Rampa se tourna vers Aziraphale.

« Les Johnsoniens ? » chuchota-t-il.

L’ange haussa les épaules. « Une secte schismatique primitive, je crois, répondit-il. Proche des Gnostiques. Comme les Ophites. » Son front se plissa. « À moins que ce ne soient les Séthites ? Non, je confonds avec les Collyridiens. Ô misère ! Je suis désolé, il y en a des centaines, c’est tellement difficile de ne pas se perdre.

— Des gens à qui on a brouillé les idées, murmura Rampa.

— Tout cela importe peu ! s’écria le Métatron. Le but ultime de la création de la Terre, du Bien et du Malc

— J’vois pas ce qu’il y a de super à créer des gens comme ils sont, et puis à s’énerver parce qu’ils se conduisent comme des gens, intervint Adam avec sévérité. Et puis, de toute façon, si vous arrêtiez de dire aux gens que tout s’arrange après leur mort, ils commenceraient peut-être à mettre leurs affaires en ordre pendant qu’ils sont encore vivants. Si c’était moi le chef, j’essaierais de faire vivre les gens plus longtemps, autant que Mathusalem. Ça serait drôlement plus intéressant. Et puis, ils commenceraient peut-être à réfléchir à ce qu’ils font à l’environnement et à l’écologie, parce qu’ils seraient toujours là dans un siècle.

— Ah ! » dit Belzébuth, et il commença bel et bien à sourire. « Tu veux dominer le monde. Voilà qui rezzemble pluzz à tonPèrc

— J’ai bien réfléchi, et je veux pas », dit Adam en se tournant à demi pour adresser un petit signe de tête encourageant aux Eux. « J’veux dire : y a des trucs qu’il vaudrait mieux changer, mais çhuppose qu’y aurait des gens qui viendraient me voir pour que j’arrange plein de machins tout le temps, que je les débarrasse de leurs ordures, et que je fasse d’autres arbres, et ça sert à quoi, tout ça ? C’est comme s’il fallait que je range la chambre des gens à leur place.

— T'as jamais rangé la tienne, fit Pepper dans son dos.

— J’ai jamais parlé de ma chambre », dit Adam, en faisant référence à une pièce dont la moquette avait disparu à la vue des mortels depuis plusieurs années. « Je parle des chambres en général. Pas de la mienne en particulier. C'est une métaforte. C’est tout ce que je dis. »

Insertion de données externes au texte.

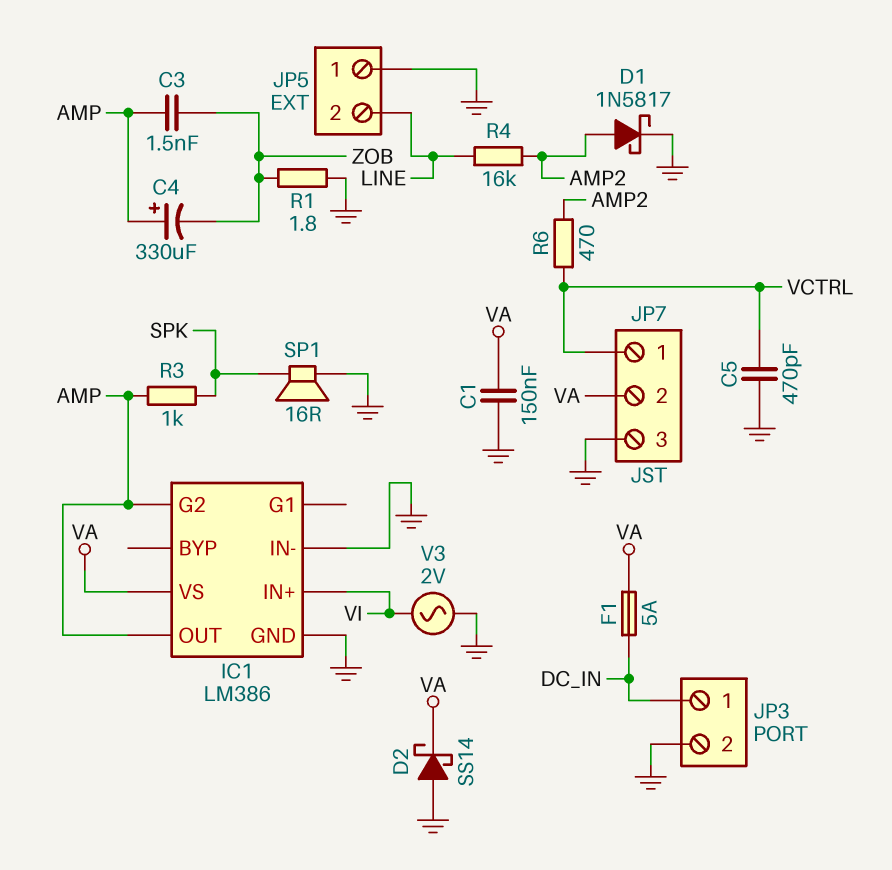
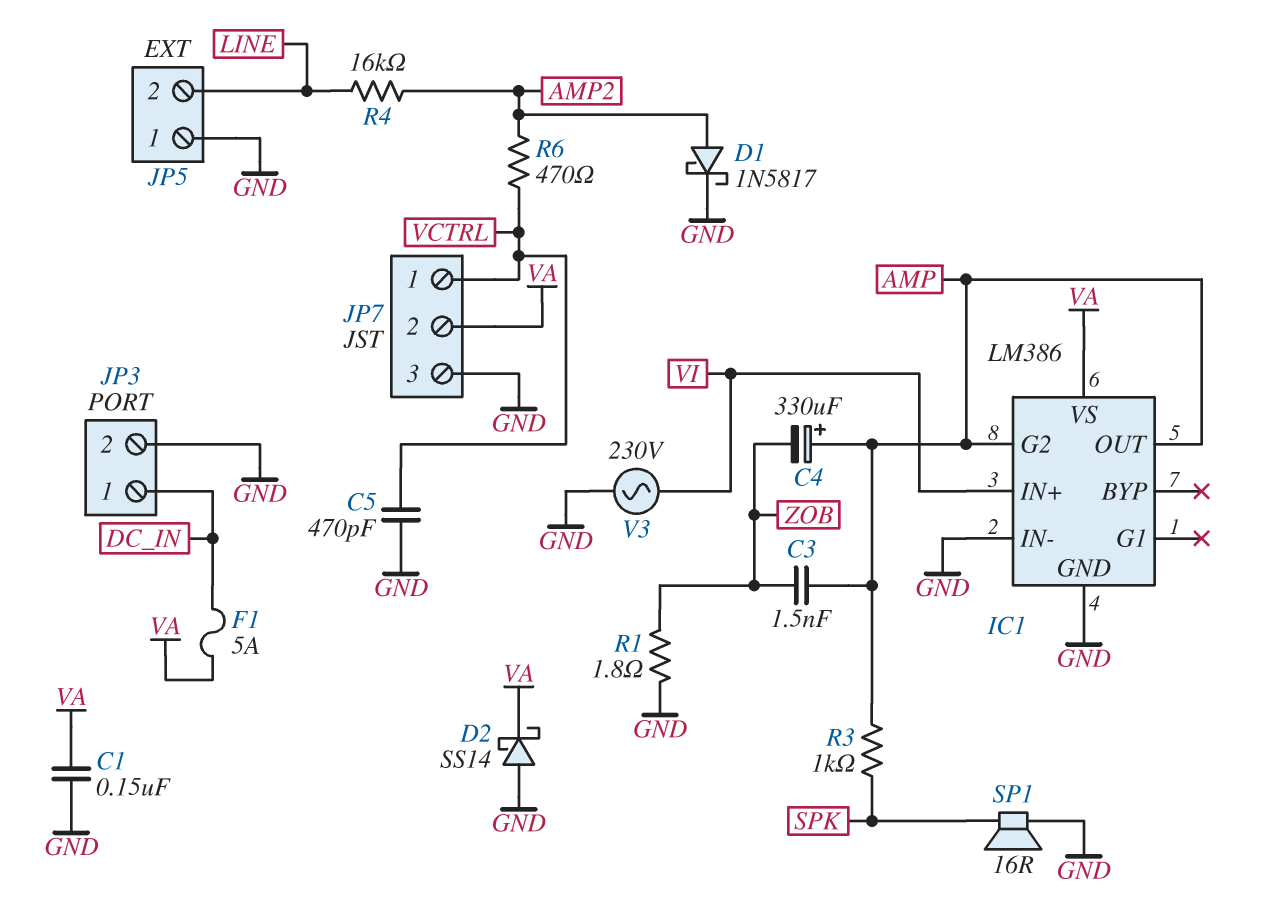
V3: AC 2V (GND, VI) -> AC 230V (GND, VI)

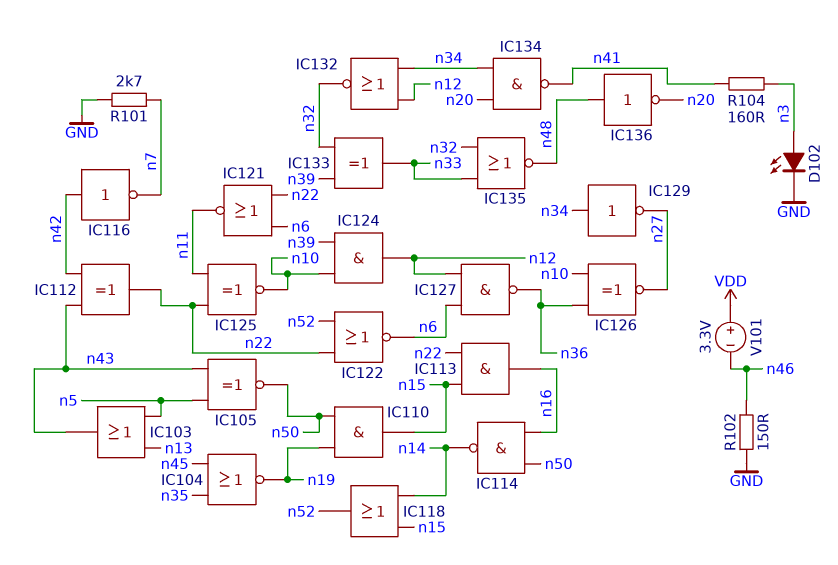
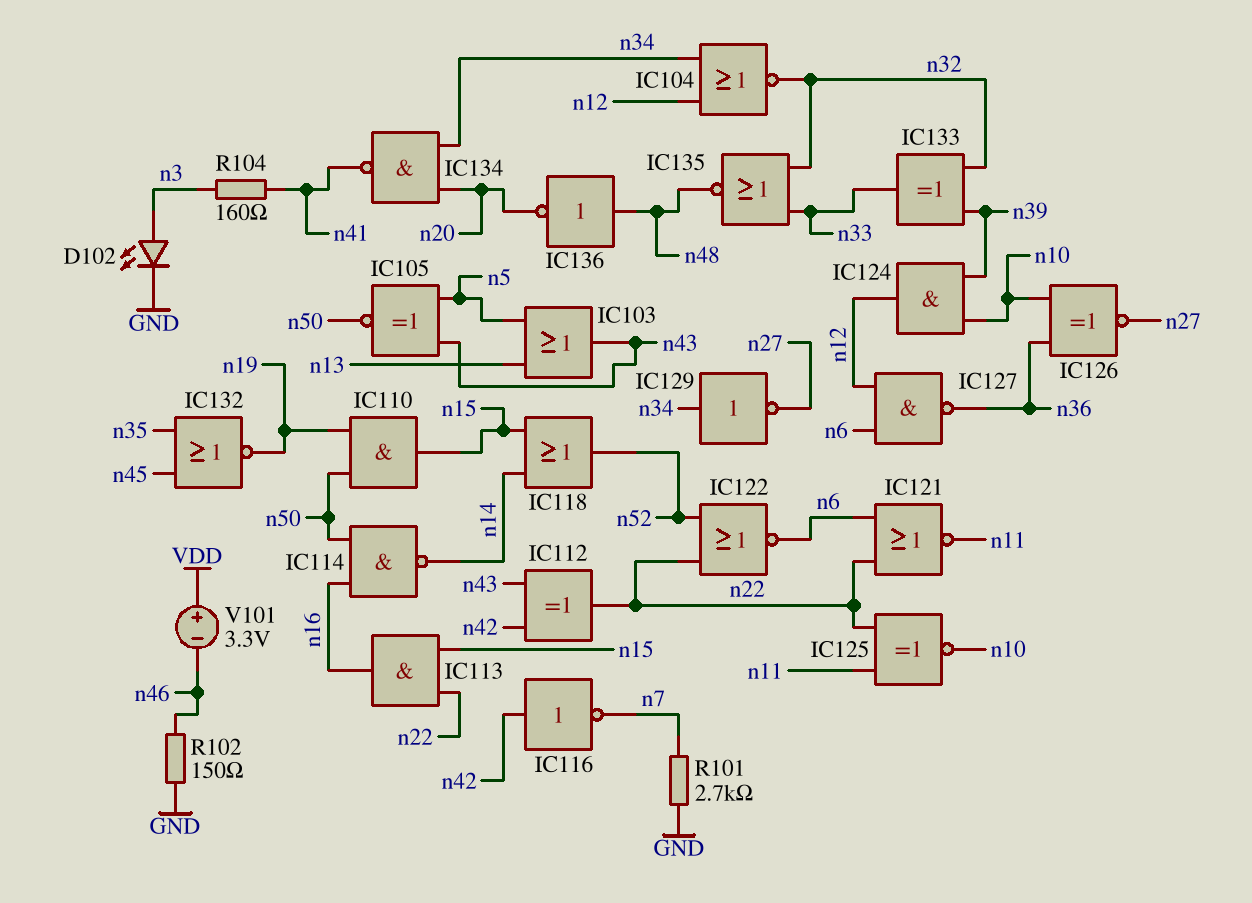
IC104: NOR (in n35, in n45, out n19) -> NOR (in n12, in n34, out n32)
IC132: NOR (in n12, in n34, out n32) -> NOR (in n35, in n45, out n19)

Belzébuth et le Métatron se regardèrent.

« Enfin, bref, c’est déjà durde devoir tout le temps imaginer des trucs pour pas que Pepper, Wensley et Brian s’embêtent, mais le monde, j’en ai tout ce qui me faut. Merci bien. »

Le visage du Métatron commença à adopter l’expression caractéristique de tous ceux qui étaient confrontés aux raisonnements bien particuliers d’Adam.